From this definition, you can draw scoops according to the gourd.

的 Events divisible by 2 are recorded as class A, events divisible by 3 are recorded as class B, and events divisible by 5 are recorded as class C. The number of integers divisible by 2 3 5 can be expressed as follows: number of elements of type A + number of elements of type B + number of elements of type C-both the number of elements of type A and B-both type B and C Number of class elements — number of both class A and class B elements + number of class A and class B and class C elements (ie number that can be divided by 2 or 3 or 5 = number that can be divided by 2 Dividable number + number that can be divided by 3 + number that can be divided by 5-number that can be divided by 2 3 at the same time-number that can be divided by 2 5 at the same time-number that can be divided by 3 5 + Number that can be divided by 2 3 5 at the same time)

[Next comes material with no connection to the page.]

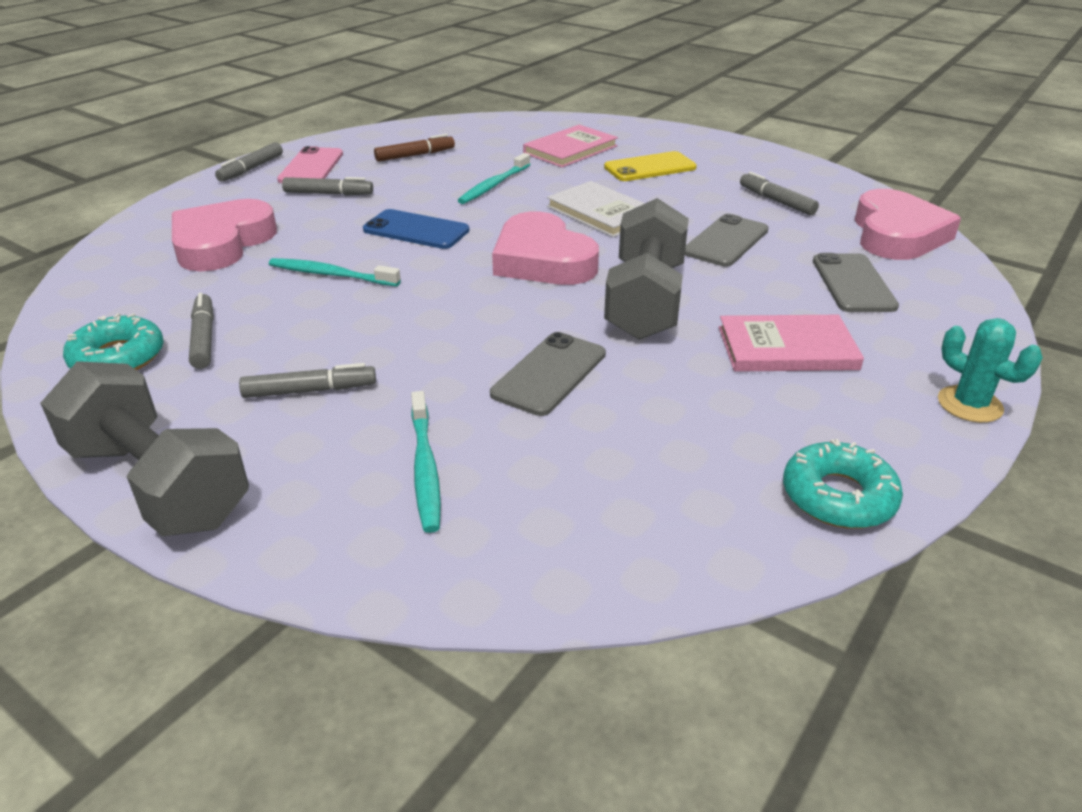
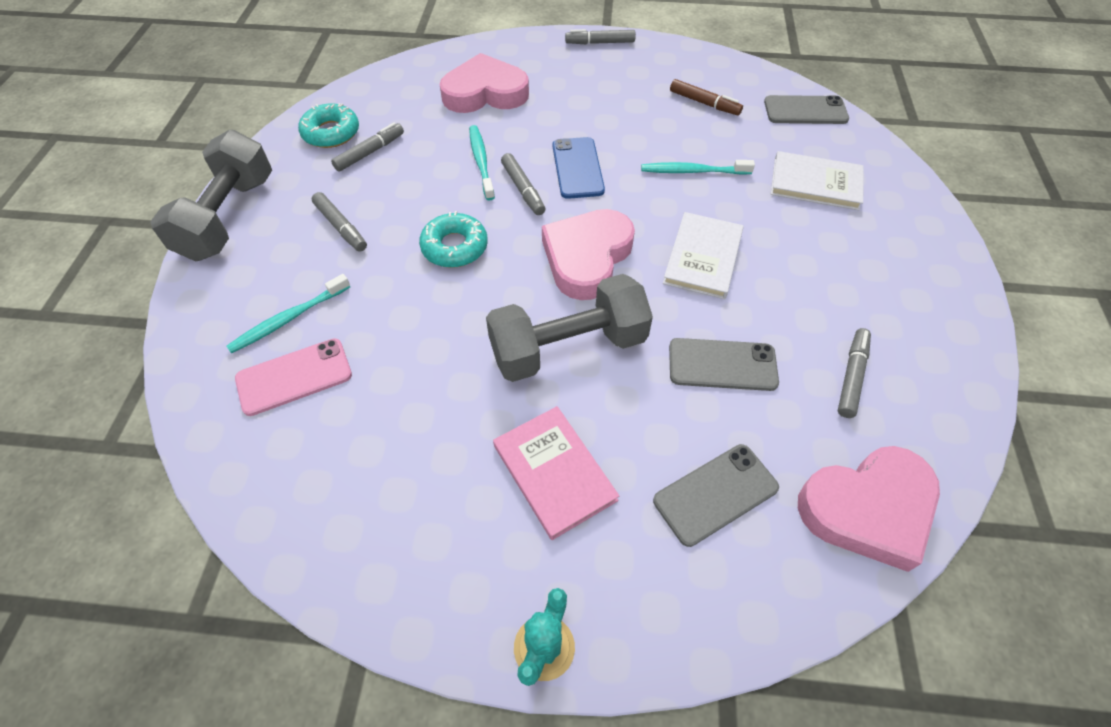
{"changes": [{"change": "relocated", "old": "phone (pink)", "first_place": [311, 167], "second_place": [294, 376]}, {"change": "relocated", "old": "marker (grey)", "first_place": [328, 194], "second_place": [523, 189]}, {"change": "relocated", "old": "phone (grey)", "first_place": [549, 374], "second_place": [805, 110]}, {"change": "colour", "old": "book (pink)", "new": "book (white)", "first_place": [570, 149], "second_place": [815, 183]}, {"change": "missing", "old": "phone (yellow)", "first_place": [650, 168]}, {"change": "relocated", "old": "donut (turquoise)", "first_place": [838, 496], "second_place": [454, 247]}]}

Then you can write the corresponding code

#include <stdio.h>
int main (void)
{
    int n, num;
    int a, b, c;
    int ab, ac, bc;
    int abc;
    while (scanf ("% d", & n))
    {
        a = n / 2;
        b = n / 3;
        c = n / 5;

        ab = n / (2 * 3);
        ac = n / (2 * 5);
        bc = n / (3 * 5);

        abc = n / (2 * 3 * 5);

        num = a + b + c-ab-ac-bc + abc;
        printf ("% d \ n", num);
    }
}
 

 

 

 Submit. Bingo is no problem. I also tested it locally. If the input is slightly larger than 1 e 9, the calculation result will be less than 1000 ms.